5 Clumpiness of the GRB ambient medium

The above discussion shows that the emission lines detected in several GRB afterglows can have a thermal origin only if the GRB surroundings are extremely clumpy, with density and geometric contrasts of order of a hundred thousand or more. We now discuss the reliability of these conditions in different GRB progenitor scenario.

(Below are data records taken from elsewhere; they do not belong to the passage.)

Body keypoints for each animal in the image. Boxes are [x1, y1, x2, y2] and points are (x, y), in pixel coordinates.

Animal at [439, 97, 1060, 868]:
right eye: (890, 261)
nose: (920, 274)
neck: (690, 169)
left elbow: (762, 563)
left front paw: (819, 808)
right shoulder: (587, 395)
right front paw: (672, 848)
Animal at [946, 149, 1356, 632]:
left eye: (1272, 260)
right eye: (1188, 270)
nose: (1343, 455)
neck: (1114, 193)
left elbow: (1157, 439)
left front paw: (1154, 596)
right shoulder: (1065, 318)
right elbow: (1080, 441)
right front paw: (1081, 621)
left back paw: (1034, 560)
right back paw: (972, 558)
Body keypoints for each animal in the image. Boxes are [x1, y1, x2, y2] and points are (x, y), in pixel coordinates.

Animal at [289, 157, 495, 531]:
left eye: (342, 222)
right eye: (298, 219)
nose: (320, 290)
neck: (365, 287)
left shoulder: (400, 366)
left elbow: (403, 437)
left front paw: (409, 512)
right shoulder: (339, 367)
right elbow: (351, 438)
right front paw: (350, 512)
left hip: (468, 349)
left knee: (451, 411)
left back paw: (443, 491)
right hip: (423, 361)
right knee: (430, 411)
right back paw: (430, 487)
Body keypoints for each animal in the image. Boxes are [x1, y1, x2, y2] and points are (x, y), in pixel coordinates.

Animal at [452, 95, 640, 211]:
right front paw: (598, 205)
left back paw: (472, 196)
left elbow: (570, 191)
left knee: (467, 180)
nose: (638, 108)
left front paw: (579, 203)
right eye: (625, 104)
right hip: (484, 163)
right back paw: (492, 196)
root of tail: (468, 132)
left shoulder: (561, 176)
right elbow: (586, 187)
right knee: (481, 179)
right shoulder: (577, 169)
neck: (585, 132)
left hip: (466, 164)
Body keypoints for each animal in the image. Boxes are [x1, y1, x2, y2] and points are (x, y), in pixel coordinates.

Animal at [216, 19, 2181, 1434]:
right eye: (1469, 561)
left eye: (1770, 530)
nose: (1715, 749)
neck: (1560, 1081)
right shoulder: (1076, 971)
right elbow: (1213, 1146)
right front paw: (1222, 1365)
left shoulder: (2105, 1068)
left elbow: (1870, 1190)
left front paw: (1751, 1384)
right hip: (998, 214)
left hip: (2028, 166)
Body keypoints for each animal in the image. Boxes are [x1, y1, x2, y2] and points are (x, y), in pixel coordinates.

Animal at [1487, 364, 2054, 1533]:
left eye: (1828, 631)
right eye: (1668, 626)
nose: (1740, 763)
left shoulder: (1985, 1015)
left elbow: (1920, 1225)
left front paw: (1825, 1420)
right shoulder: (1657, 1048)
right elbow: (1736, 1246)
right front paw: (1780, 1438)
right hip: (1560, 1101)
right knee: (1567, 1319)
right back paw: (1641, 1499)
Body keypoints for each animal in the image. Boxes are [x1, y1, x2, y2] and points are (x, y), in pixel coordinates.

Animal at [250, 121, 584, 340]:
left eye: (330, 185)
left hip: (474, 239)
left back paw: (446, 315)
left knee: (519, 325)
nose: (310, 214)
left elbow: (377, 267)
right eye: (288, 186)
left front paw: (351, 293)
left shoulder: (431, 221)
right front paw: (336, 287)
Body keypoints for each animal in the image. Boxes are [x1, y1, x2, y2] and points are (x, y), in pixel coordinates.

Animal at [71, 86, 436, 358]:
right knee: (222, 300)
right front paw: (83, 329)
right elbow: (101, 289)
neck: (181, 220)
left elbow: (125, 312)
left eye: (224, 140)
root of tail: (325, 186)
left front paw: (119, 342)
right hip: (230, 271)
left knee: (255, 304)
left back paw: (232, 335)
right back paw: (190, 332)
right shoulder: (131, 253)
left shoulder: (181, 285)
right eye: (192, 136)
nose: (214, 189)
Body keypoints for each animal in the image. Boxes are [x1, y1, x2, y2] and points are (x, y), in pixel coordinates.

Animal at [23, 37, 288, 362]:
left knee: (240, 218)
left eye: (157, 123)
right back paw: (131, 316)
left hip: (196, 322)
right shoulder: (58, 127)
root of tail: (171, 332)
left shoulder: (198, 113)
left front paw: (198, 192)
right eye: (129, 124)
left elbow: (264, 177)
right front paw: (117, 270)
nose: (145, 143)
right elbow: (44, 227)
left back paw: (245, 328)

In the hypernova scenario, the GRB sets on simultaneously to a supernova explosion, and the ambient medium is the result of the interaction of the pre-SN star with its surroundings. In particular, the nearby ambient medium will be dominated by the late stages of the mass ejection history of the star. These stages are known to be unsteady and clumps or shell-like structures can be envisaged. If the mass ejection is caused by radiative effects, however, extreme structure cannot be produced, since the stellar luminosity varies on time scales comparable to the Kelvin time-scale, which is of the order of hundreds of years, yielding a thick shell. In the wind environment of SN1998bw, for example, Li & Chevalier (1999) found that inhomogeneities up to a factor of a few were present. A more appealing scenario, in this perspective, is the supranova model by Vietri & Stella (1998), where the GRB is supposed to explode several weeks to years after a supernova. The supernova explosion, having a much smaller time scale, can generate a more extreme geometry. The clumpiness of SN ejecta has been investigated by numerical simulations. It is found that Rayleigh-Taylor instabilities can produce high density clumps with angular scales $\ga$$1^\circ$ (Böttcher et al. 2002). Such structures have $\eta_R\equiv{a}/R\sim10^{-2}$ where a is the clump radius, much larger than the value required to produce sizable line emission from collisional excitation. It is however possible, in the supranova scenario, that the remnant is illuminated by a super-Eddington relativistic wind (Vietri & Stella 1998; Konigl & Granot 2002) in the time span between the SN and GRB explosions. The interaction of this wind with the ejected SN shell may increase the inhomogeneities originally present in the shell (Guetta & Granot 2003; Lazzati & Rees, in preparation).